27 文化団体そして公益法人 2759号

 東北6県北海道会長会議で私が一番若くて末席を汚していた頃、文化団体とはという話題が議論になったことがあった。その時私の尊敬する長老から「鍋島君、計量協会は文化団体で、金もうけに走っては駄目だ」と名指しで諭された。私は「金のないところには人は集らない。文化団体とお高く止まっていても、金もない、人もいないで何が出来るんでしょうか」と生意気にも反論した。

 お陰で宮城県の計量協会はその後順調に事業が拡大して07(平成19)年度の予算を9000万円の大台に乗せて14名の事務局体制で次の会長に引継ぐことが出来た。

 計量記念日事業も県・市の予算に頼ることなく協会としてかなりの額の予算を計上することが可能になり、年々参加者も増えて大いに盛り上がってきている。
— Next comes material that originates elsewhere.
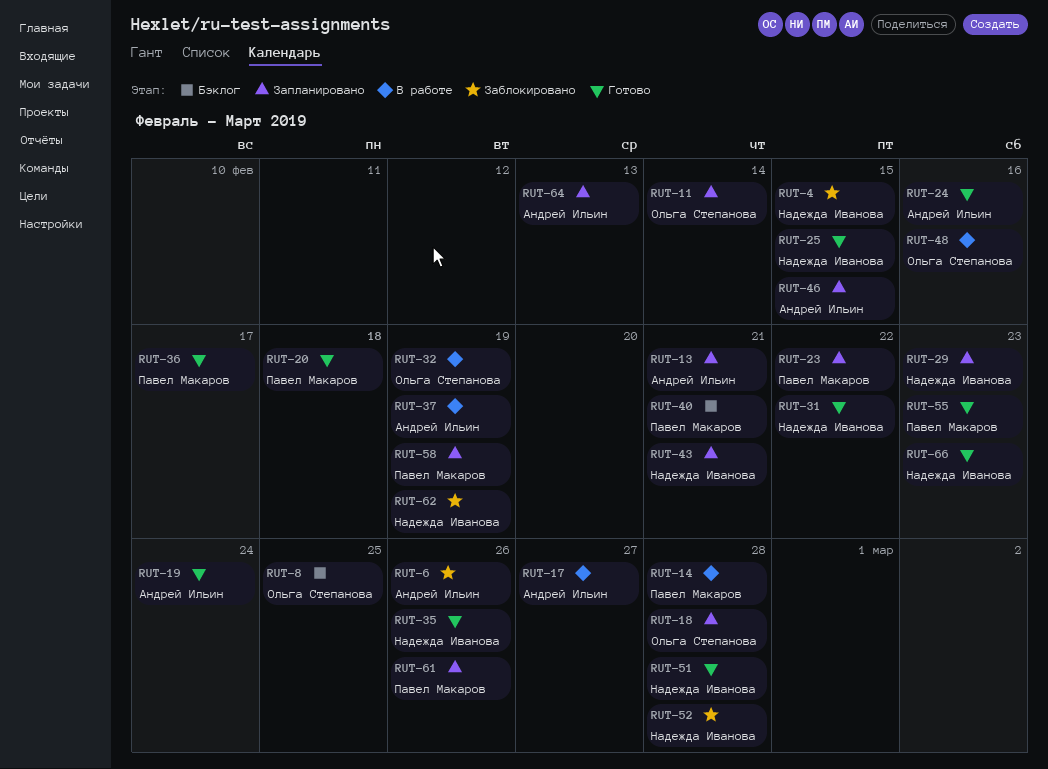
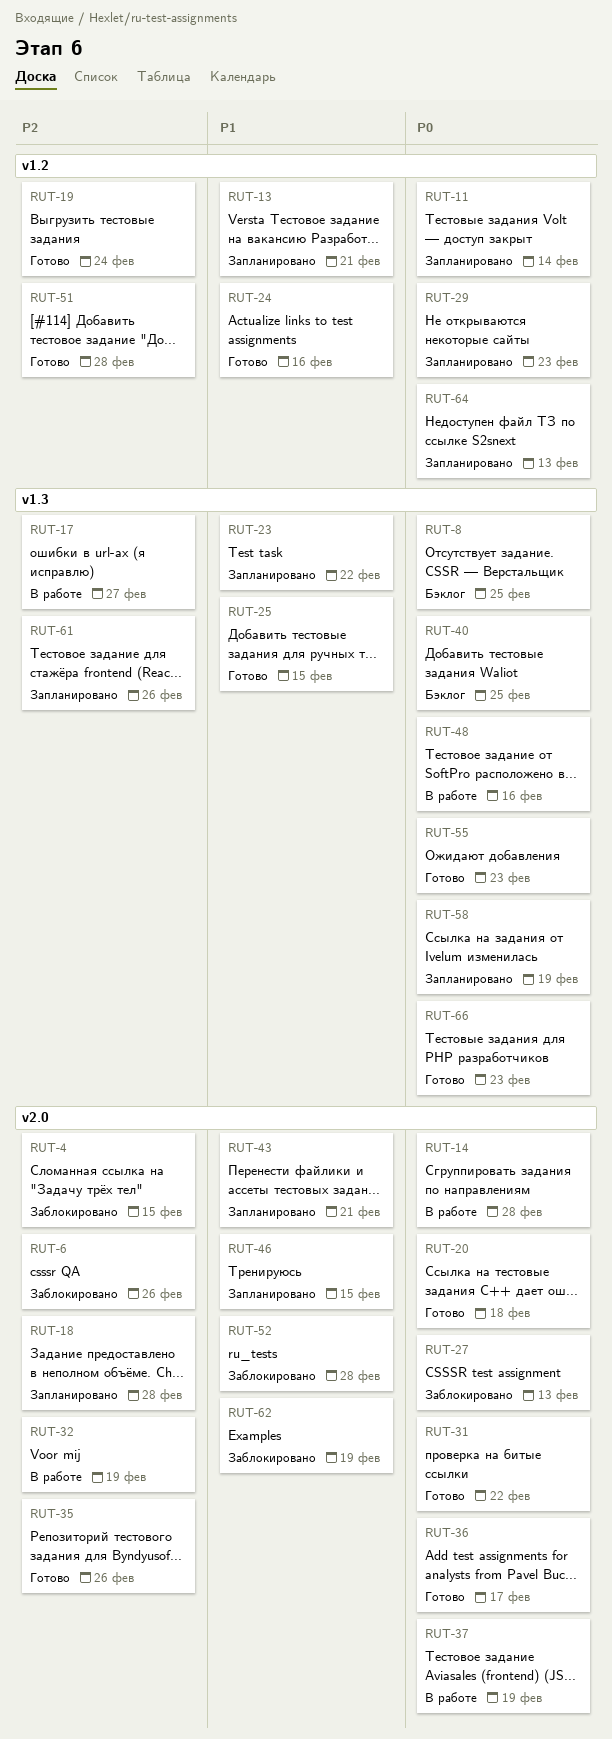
RUT-27: none -> present
RUT-40, due: Feb 21 -> Feb 25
20数年続けているみやぎ計量のひろば≠ヘ健康と計量≠テーマとして市内繁華街のデパートの前で開催したことで一般の方々の関心を呼び素晴らしい成功を収めたが、近年は八木山動物公園に会場を移し動物と計量をテーマにした催しで子供達の人気を得ている。小学生のポスター募集も子供達に喜んで参加してもらってはいるが未だほんの一握りの数でしかない。点から面への広がりをどのように実現してゆくべきか、難しい問題を問われている。

 こうした時代の流れの中で23年間本当に恵まれた時期に会長を努められたことは私の人生にとって幸せなことであった。

 しかし心残りは若き日に目指していた財政基盤の確立が出来さえすれば協会本来の計量思想の普及啓発に大きな貢献が出来るという理想には程遠い姿のまま引継いだことである。

 事務局は日常9000万円規模の事業活動に追われて活気に溢れているが、どうしても公益法人としての活動は後回しになってしまう。会員達の熱意と14名の事務局を活かしきれずに終わった。私のリーダーシップが足りなくて不本意ながら文化団体としての満足できる結果を残せなかった。

 そのことが問われるように、今、公益法人の見直しに直面している。宮城県の計量協会にとってはクリアが大変難しいと思われる。クリアが難しいから一般社団法人で満足するのではなく、この機会をチャンスと捕らえて体質の見直しと改善を図り公益法人の審査の壁は乗り越えて他地区のモデルになるような協会に脱皮して貰いたいと切に願うものである。